Poly (N-acryloxysuccinimide-co-ethylene glycol dimethacrylate) precursor monolith and its post polymerization modification with alkyl ligands, trypsin and lectins for reversed-phase chromatography, miniaturized enzyme reactors and lectin affinity chromatography, respectively.

Abstract

This investigation was aimed at introducing a monolithic precursor that can be conveniently grafted with the desired chromatographic ligand via the process of post polymerization modification (PPM). The precursor was obtained by the in-situ polymerization of N-acryloxysuccinimide (NAS) and ethylene glycol dimethacrylate (EDMA) in a narrow bore stainless steel column of 1mm i.d. yielding a poly(NAS-co-EDMA) monolithic column designated as the poly(NAS-co-EDMA) monolith (NASM) column.
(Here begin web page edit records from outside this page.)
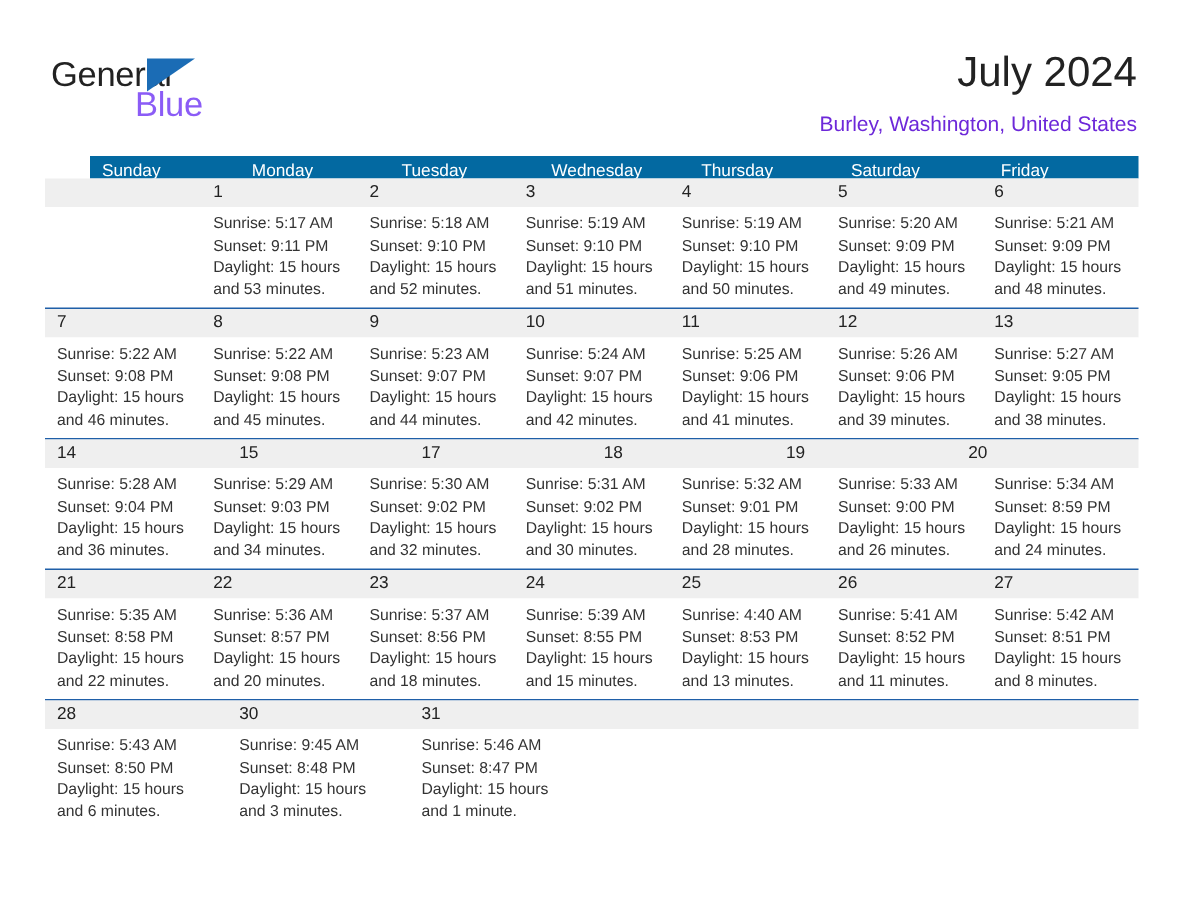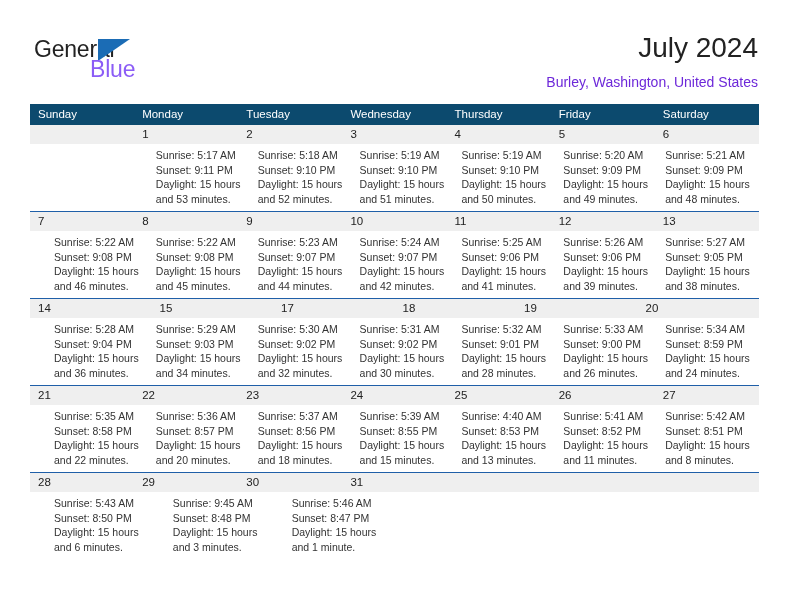"Sunday" .cal-head { background: #0c4a6e -> #0369a1; height: 21px -> 15px; margin-left: none -> 30px }
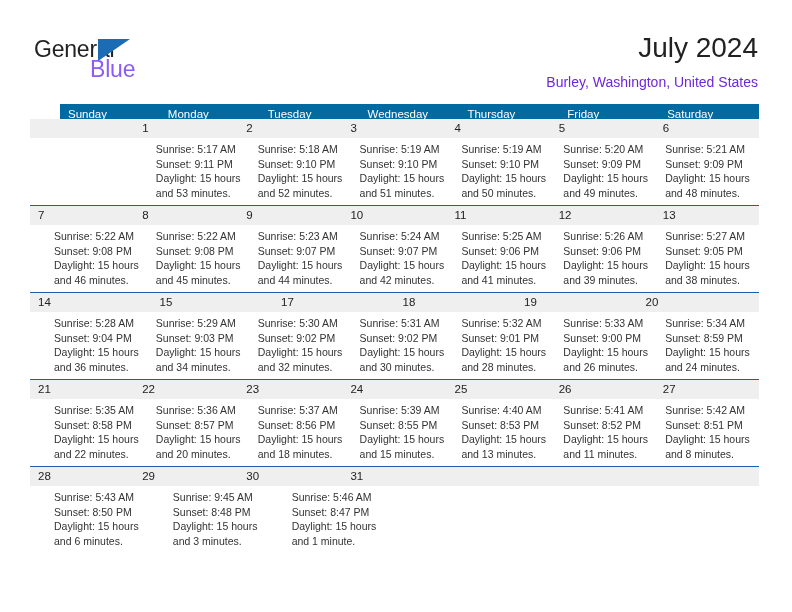"Friday" div.hcell { order: before "Saturday" -> after "Saturday" }
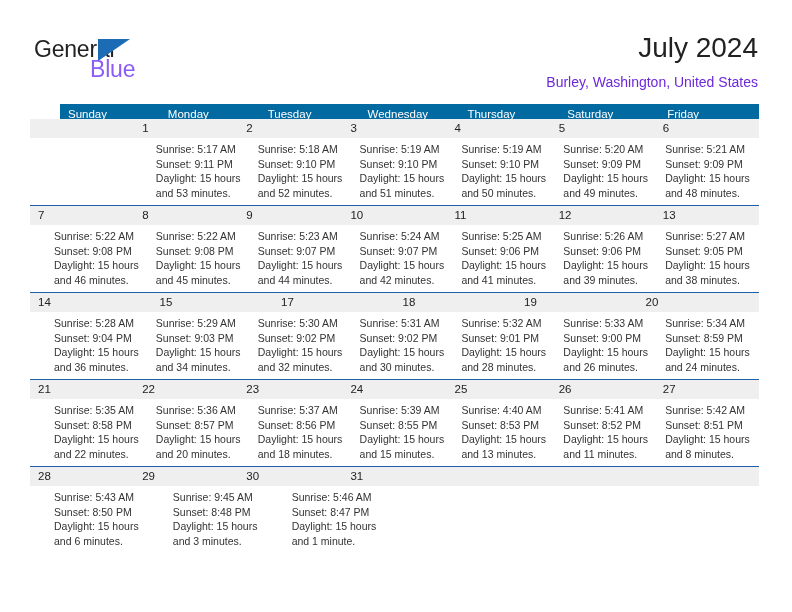"Sunrise: 5:17 AM" .week-body { margin-left: 16px -> none }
In a first PPM, the NASM column was bonded with octadecyl (OD) ligands yielding a nonpolar NASM-OD column that proved useful for reversed phase chromatography (RPC) of proteins in gradient elution at increasing %ACN in the mobile phase. NASM-OD resulted from the reaction between the N-hydroxysuccinimide of NASM with octadecyl amine. In a second PPM, NASM was surface immobilized with trypsin generating a proteolytic narrow bore enzyme reactor called NASM-trypsin immobilized enzyme reactor (IMER) that permitted the online digestion of proteins in a 20-min single pass through the IMER incorporated in a setup equipped with a short RPC column to achieve simultaneously a peptide tryptic map. This constituted a rapid turnover whereby ∼95% of the protein was hydrolyzed by the immobilized trypsin. In a third PPM, the NASM column was surface immobilized with three different lectins (LCA, Con A and RCA) having complementary affinities toward serum glycoproteins thus permitting the capture of a wide range of glycoproteins/glycoforms. The three NASM-lectin columns when operated in a tandem format led to assessing the level of the various glycoforms in human serum via LC-MS/MS analysis of the captured protein fractions by each NASM-lectin column.